Compra de Navidad

Seguro que cada año leéis (y leeréis) todo tipo de consejos sobre cómo ahorrar en Navidad, como organizar las comidas festivas, mil ideas de menús, etc. Es difícil no repetirse con un tema recurrente año tras año. En las dos semanas que duran en España las fiestas navideñas, de Nochebuena a Reyes, se juntan varias comidas especiales: la propia Nochebuena, la comida de Navidad, Nochevieja, comida de Año Nuevo y comida de Reyes. Sin contar los típicas como cenas de empresa, comidas de amigos, etc.
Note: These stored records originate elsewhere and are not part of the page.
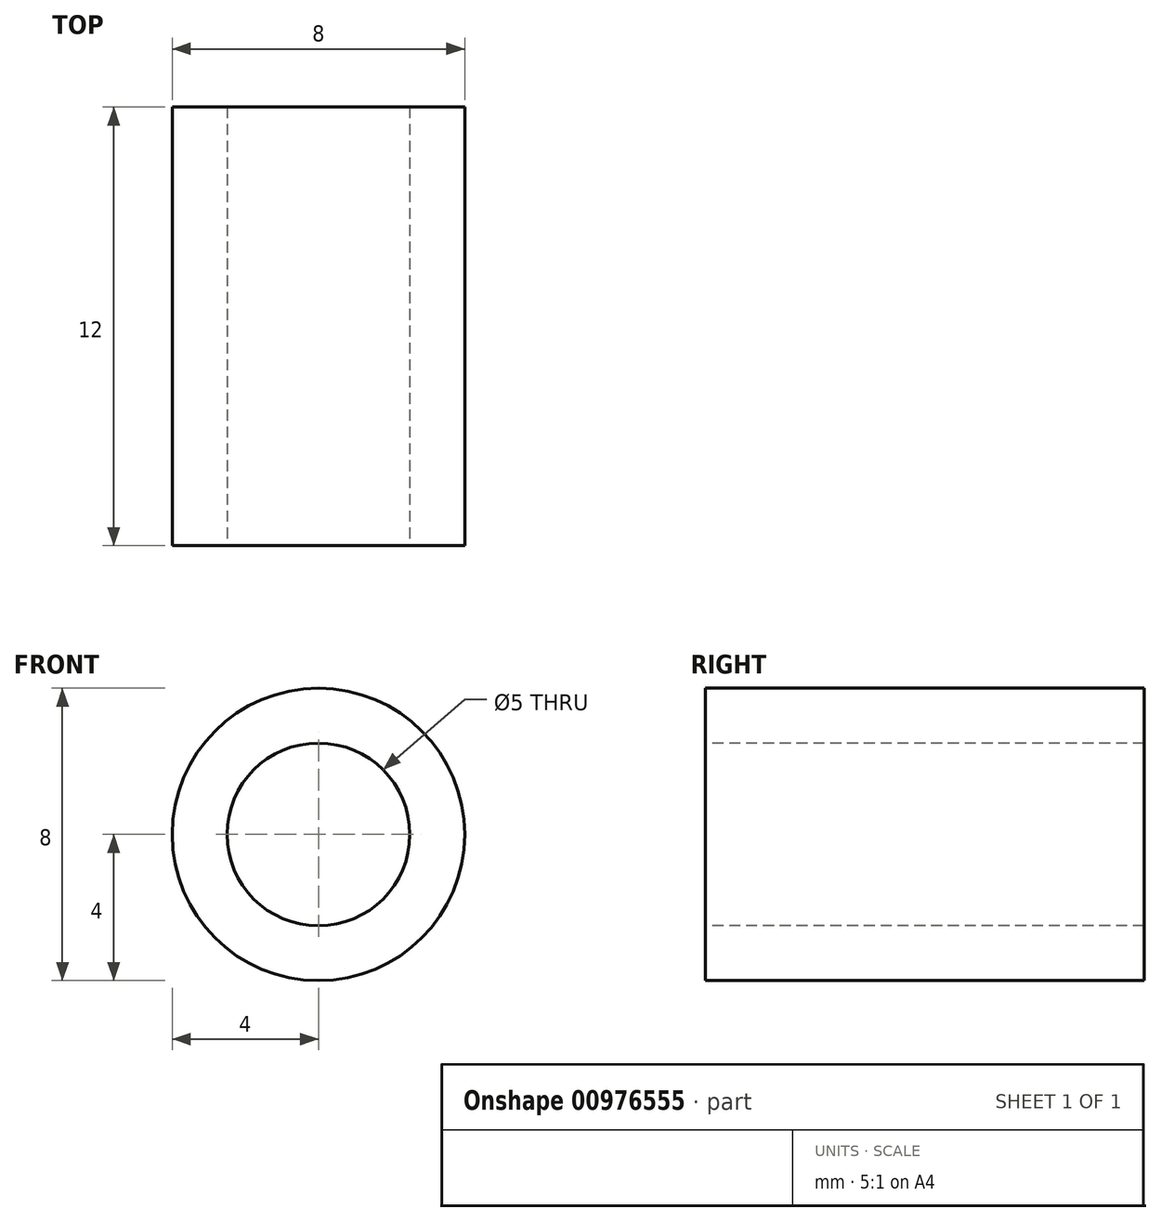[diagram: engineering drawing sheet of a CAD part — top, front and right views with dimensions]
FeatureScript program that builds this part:
annotation { "Feature Type Name" : "Feature", "Feature Type Description" : "" }
export const myFeature = defineFeature(function(context is Context, id is Id, definition is map)
    precondition{}
    {
        {
            var Q0;
            Q0=qCreatedBy(makeId("Front.planeOp"),FACE);
            var sketch = newSketch(context, id + "F0", { "sketchPlane" : qUnion([Q0])});
            skCircle(sketch, "E0", {"center": v(0, 0) * mm, "radius": 4 * mm});
            skSolve(sketch);
        }
        {
            var Q0;
            Q0=makeQuery(id+"F0.imprint","IMPRINT",FACE,{"disambiguationData":[TD([[makeQuery(id+"F0.imprint","IMPRINT",EDGE,{"derivedFrom":sQuery(id+"F0.wireOp",EDGE,"E0")}),1.0]])]});
            extrude(context, id + "F1", {"entities" : qUnion([Q0]), "endBound" : BoundingType.SYMMETRIC, "depth" : 12 * mm, "offsetDistance" : 25 * mm});
        }
        {
            var Q0;
            Q0=qCreatedBy(makeId("Front.planeOp"),FACE);
            var sketch = newSketch(context, id + "F2", { "sketchPlane" : qUnion([Q0])});
            skCircle(sketch, "E1", {"center": v(0, 0) * mm, "radius": 2.5 * mm});
            skSolve(sketch);
        }
        {
            var Q0;
            Q0 = qSketchRegion(id + "F2", true);
            extrude(context, id + "F3", {"entities" : qUnion([Q0]), "operationType" : NewBodyOperationType.REMOVE, "endBound" : BoundingType.SYMMETRIC, "oppositeDirection" : true, "depth" : 25 * mm, "offsetDistance" : 25 * mm});
        }
    });
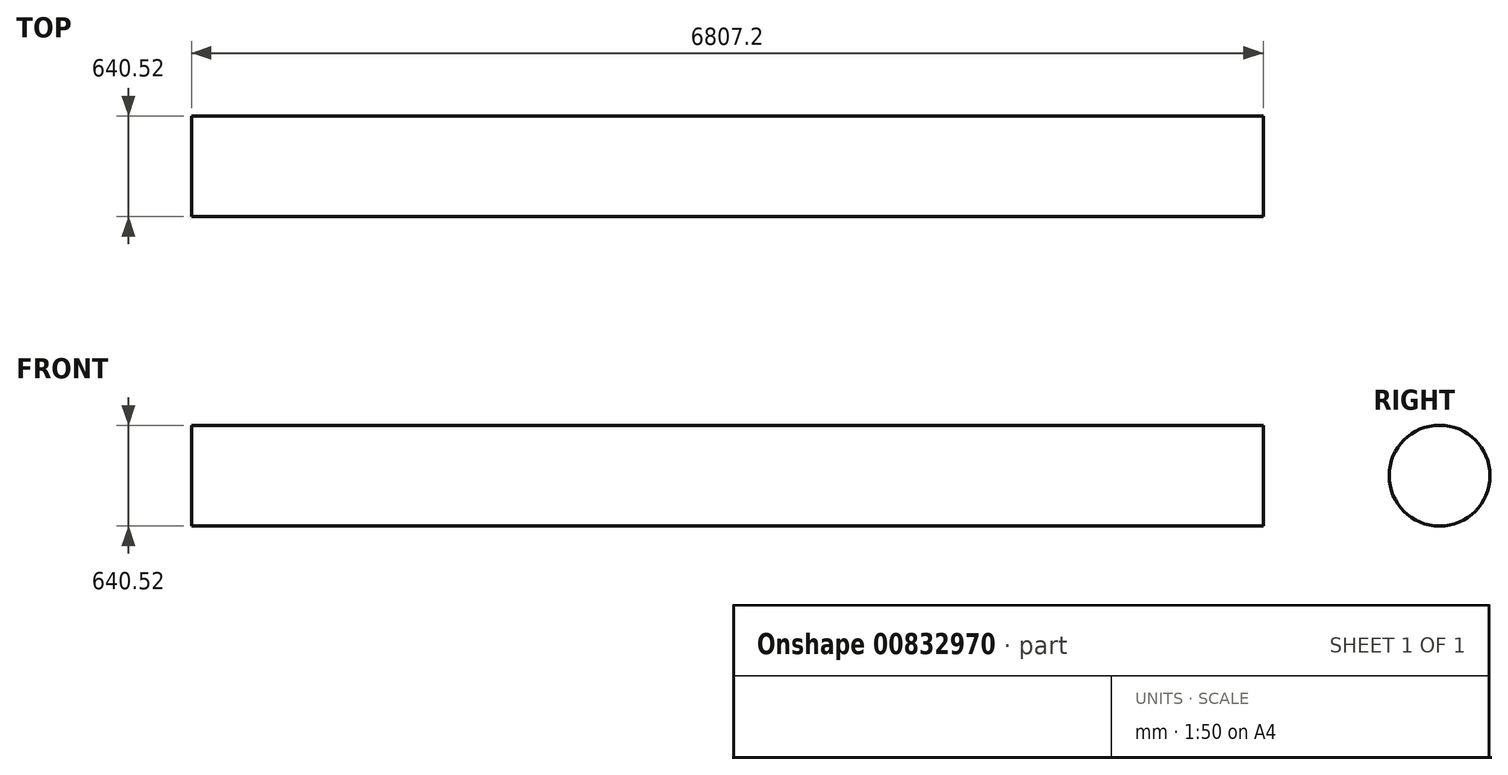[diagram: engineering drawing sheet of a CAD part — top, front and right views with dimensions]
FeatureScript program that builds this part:
annotation { "Feature Type Name" : "Feature", "Feature Type Description" : "" }
export const myFeature = defineFeature(function(context is Context, id is Id, definition is map)
    precondition{}
    {
        {
            var Q0;
            Q0=qCreatedBy(makeId("Right.planeOp"),FACE);
            var sketch = newSketch(context, id + "F0", { "sketchPlane" : qUnion([Q0])});
            skCircle(sketch, "E0", {"center": v(0, 0) * mm, "radius": 320.26 * mm});
            skSolve(sketch);
        }
        {
            var Q0;
            Q0=makeQuery(id+"F0.imprint","IMPRINT",FACE,{"disambiguationData":[TD([[makeQuery(id+"F0.imprint","IMPRINT",EDGE,{"derivedFrom":sQuery(id+"F0.wireOp",EDGE,"E0")}),1.0]])]});
            extrude(context, id + "F1", {"entities" : qUnion([Q0]), "depth" : 6807.2 * mm, "offsetDistance" : 25.4 * mm});
        }
    });
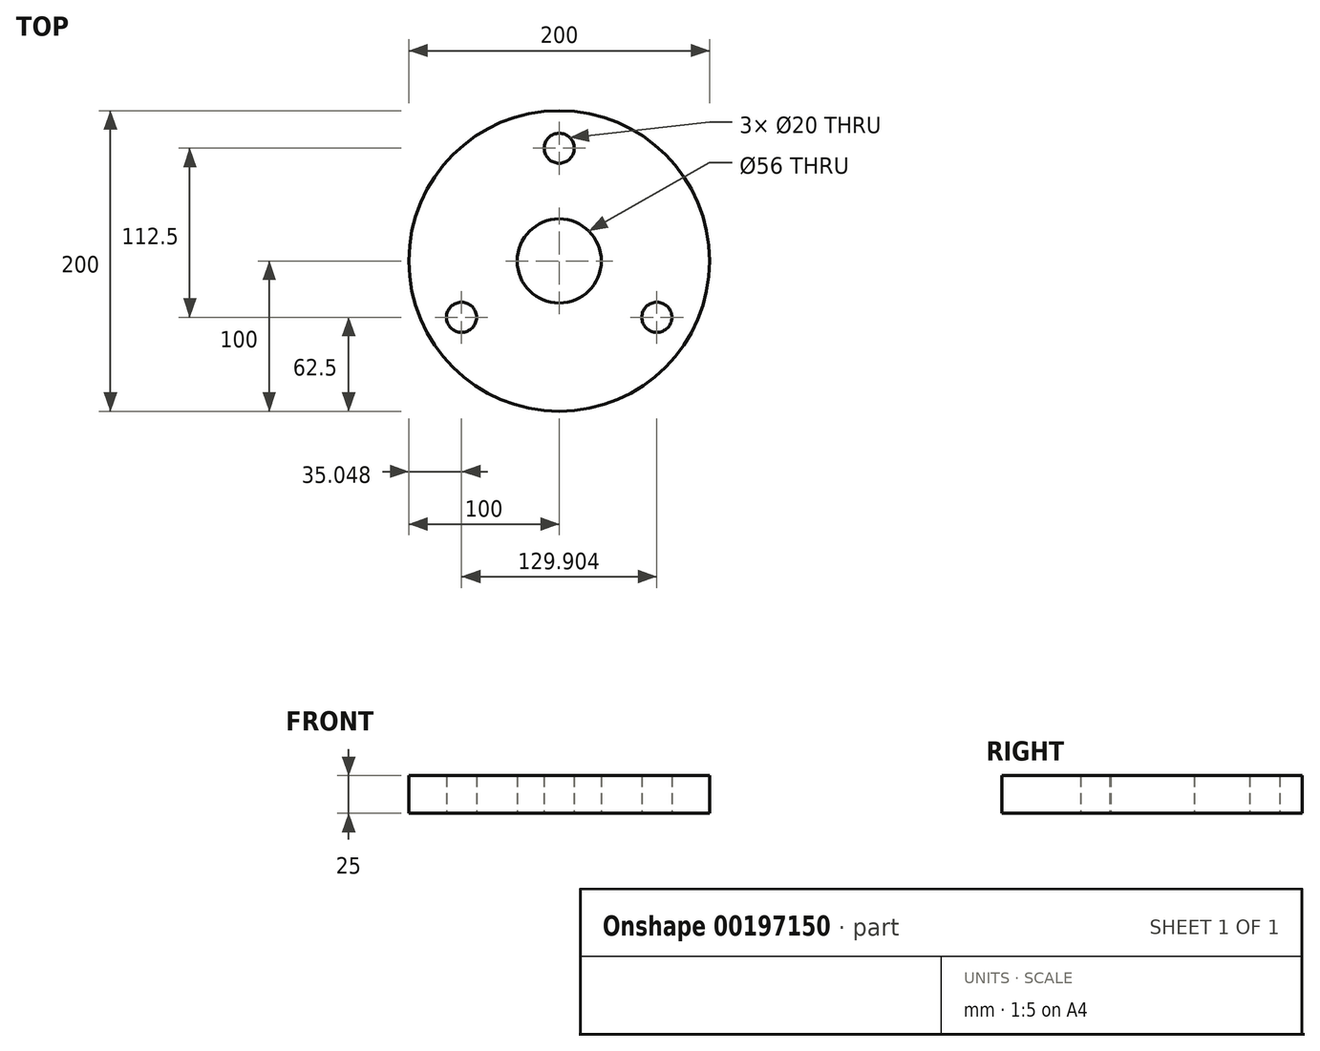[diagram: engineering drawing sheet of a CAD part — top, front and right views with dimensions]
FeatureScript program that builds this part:
annotation { "Feature Type Name" : "Feature", "Feature Type Description" : "" }
export const myFeature = defineFeature(function(context is Context, id is Id, definition is map)
    precondition{}
    {
        {
            var Q0;
            Q0=qCreatedBy(makeId("Top.planeOp"),FACE);
            var sketch = newSketch(context, id + "F0", { "sketchPlane" : qUnion([Q0])});
            skCircle(sketch, "E0", {"center": v(0, 0) * mm, "radius": 28 * mm});
            skCircle(sketch, "E1", {"center": v(0, 0) * mm, "radius": 100 * mm});
            skLineSegment(sketch, "E2", {"start": v(0, 0) * mm, "end": v(0, 75) * mm, "construction": true});
            skCircle(sketch, "E3", {"center": v(0, 75) * mm, "radius": 10 * mm});
            skCircle(sketch, "E4.1.0", {"center": v(-64.95, -37.5) * mm, "radius": 10 * mm});
            skCircle(sketch, "E4.2.0", {"center": v(64.95, -37.5) * mm, "radius": 10 * mm});
            skSolve(sketch);
        }
        {
            var Q0;
            Q0 = qSketchRegion(id + "F0", true);
            extrude(context, id + "F1", {"entities" : qUnion([Q0]), "depth" : 25 * mm});
        }
    });
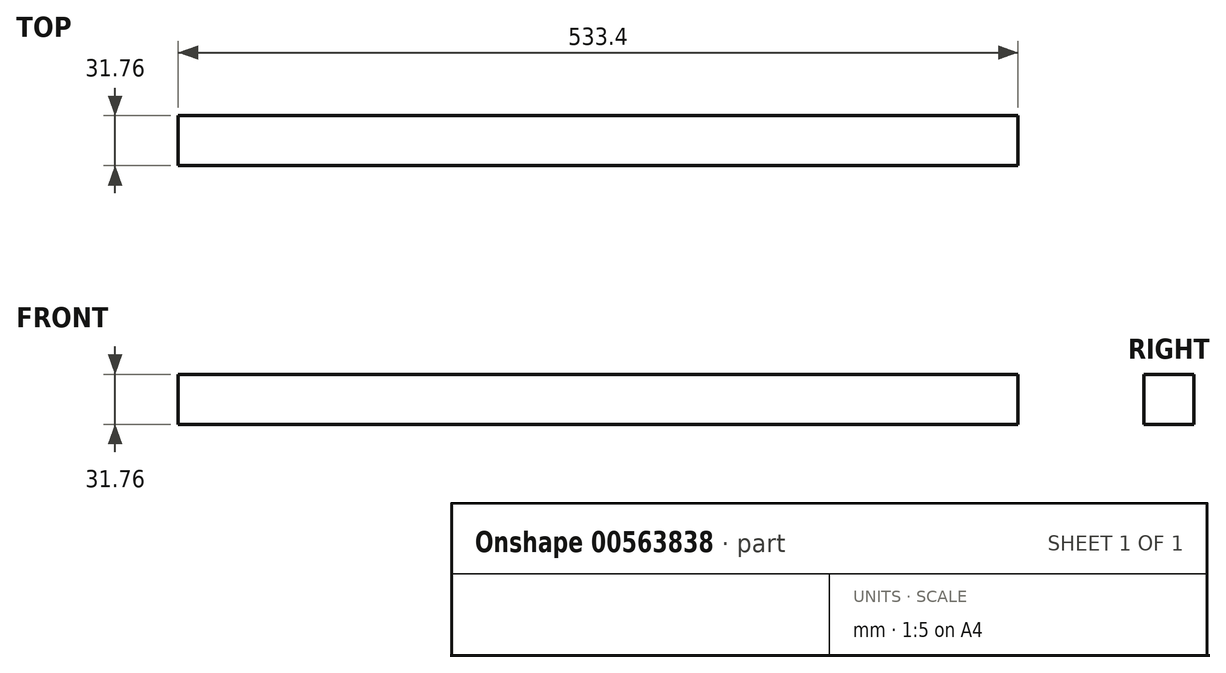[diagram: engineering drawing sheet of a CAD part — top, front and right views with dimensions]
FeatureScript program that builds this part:
annotation { "Feature Type Name" : "Feature", "Feature Type Description" : "" }
export const myFeature = defineFeature(function(context is Context, id is Id, definition is map)
    precondition{}
    {
        {
            var Q0;
            Q0=qCreatedBy(makeId("Front.planeOp"),FACE);
            var sketch = newSketch(context, id + "F0", { "sketchPlane" : qUnion([Q0])});
            skLineSegment(sketch, "E0.bottom", {"start": v(-266.7, 15.88) * mm, "end": v(266.7, 15.88) * mm});
            skLineSegment(sketch, "E0.top", {"start": v(-266.7, -15.88) * mm, "end": v(266.7, -15.88) * mm});
            skLineSegment(sketch, "E0.left", {"start": v(-266.7, 15.88) * mm, "end": v(-266.7, -15.88) * mm});
            skLineSegment(sketch, "E0.right", {"start": v(266.7, 15.88) * mm, "end": v(266.7, -15.88) * mm});
            skPoint(sketch, "E0.middle", {"position": v(0, 0) * mm});
            skSolve(sketch);
        }
        {
            var Q0;
            Q0=makeQuery(id+"F0.imprint","IMPRINT",FACE,{"disambiguationData":[TD([[makeQuery(id+"F0.imprint","IMPRINT",EDGE,{"derivedFrom":sQuery(id+"F0.wireOp",EDGE,"E0.bottom")}),-1.0]])]});
            extrude(context, id + "F1", {"entities" : qUnion([Q0]), "endBound" : BoundingType.SYMMETRIC, "depth" : 31.75 * mm, "offsetDistance" : 25.4 * mm});
        }
    });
Los comercios dedicados a la venta de comida aprovechan esta aglomeración de días señalados para subir los precios, especialmente en pescado y marisco fresco, que alcanza en diciembre los precios más altos del año, y en las carnes de más calidad así como en el embutido de alta gama. Con lo que la improvisación puede salirnos muy cara. Te contamos cómo planificar tu compra para evitar sustos.

 

Planifica tu menú de Navidad

 

Lo primero y primordial es planificar el menú, que al mismo tiempo nos llevará a hacer la lista de la compra, teniendo en cuenta las cantidades necesarias según el número de comensales. Esto no lo dejéis para más allá de finales de noviembre.

Aunque se trate de días festivos, el sentido común debe seguir guiando nuestra planificación:

  • Las verduras deben estar muy presentes, ser la parte principal de los menús, aunque en estas fechas vayamos a realizar preparaciones más elaboradas. Sí, se puede hacer un buen menú festivo y saludable.
  • Mucho mejor carnes frescas que embutidos o fiambres, por muy gourmet que sean, así como los quesos sin procesar. Los amantes del foie, recapacitad si de verdad queréis sostener esto.
  • Es un buen momento para consumir marisco y moluscos. Son productos con connotaciones de “día especial”, ligeros y muy nutritivos.
  •  No es necesario que haya carne y pescado en el menú, como platos principales. Es suficiente con una sola opción. Hay varias comidas y cenas especiales muy seguidas para alternar y así no repetirse.

Evita las aglomeraciones y precios altos

 

Si sabemos con antelación en cuales de los días clave nos va a tocar ejercer de anfitriones, podremos planear el tipo de menú que queremos ofrecer y ser previsores: mariscos, moluscos y pescados pueden comprarse con antelación, cuando los precios aún son razonables, y congelarse hasta la fecha clave. Con este sencillísimo gesto es probable que podamos ahorrar bastante, o, con el mismo presupuesto acceder a  productos más especiales o de mejor calidad. La misma fórmula podemos aplicarla a las carnes frescas, quesos y el embutido. Este último suele ser un producto de larga duración, que si además está envasado al vacío puede aguantar varias semanas sin problema, si es que insistimos en servirlo a nuestra mesa.

De esta manera, durante las semanas navideñas solo tendremos que comprar la fruta y verdura fresca, que salvo excepciones (como las uvas antes de Nochevieja), no suele aumentar el precio de forma reseñable, ya que es “la olvidada”.

 

Dulces de Navidad

 

¿Nos olvidamos de los dulces?. No es así, sería muy iluso y poco realista pretender que se tomara fruta de postre en esas fechas aunque sea lo ideal nutricionalmente hablando. Una sugerencia, pero antes hablemos de moderación: la “moderación” de la que tanto hablamos incluye tomar algún dulce típico en ocasiones que solo se repiten una vez al año, como es la cena de Nochebuena o la comida de Navidad. Eso es muy diferente de la “moderación” de tomar un polvorón al día desde el 5 de diciembre al 15 de enero, junto a algún trocito de turrón todas las tardes. Lo ocasional no puede convertirse en rutina.

En lugar de comprar todo tipo de turrones, mantecados, polvorones, bombones y nevaditos, hagamos algo mejor: Busquemos en nuestra ciudad una pastelería o pequeño obrador que elabore dulces navideños de manera artesana y compremos sólo dos o tres de los preferidos en casa. Además de reducir nuestra inversión en productos superfluos, estaremos consumiendo en pequeño comercio en lugar de hacerlo a grandes corporaciones, y es mucho más probable que aunque sean productos con similares cantidades de azúcar, lleven mucho mayor porcentaje de frutos secos e ingredientes de mayor calidad. Los dulces industriales suelen tener peores aceites y harinas. Otra opción para los más valientes, es hacerlos en casa.

Es una buena idea presentar los dulces en pequeñas porciones, acompañados de fruta fresca pelada y troceada, frutos secos y fruta desecada. Y solo en los momentos especiales.

¿A que no era tan difícil hacer una Navidad más económica y saludable?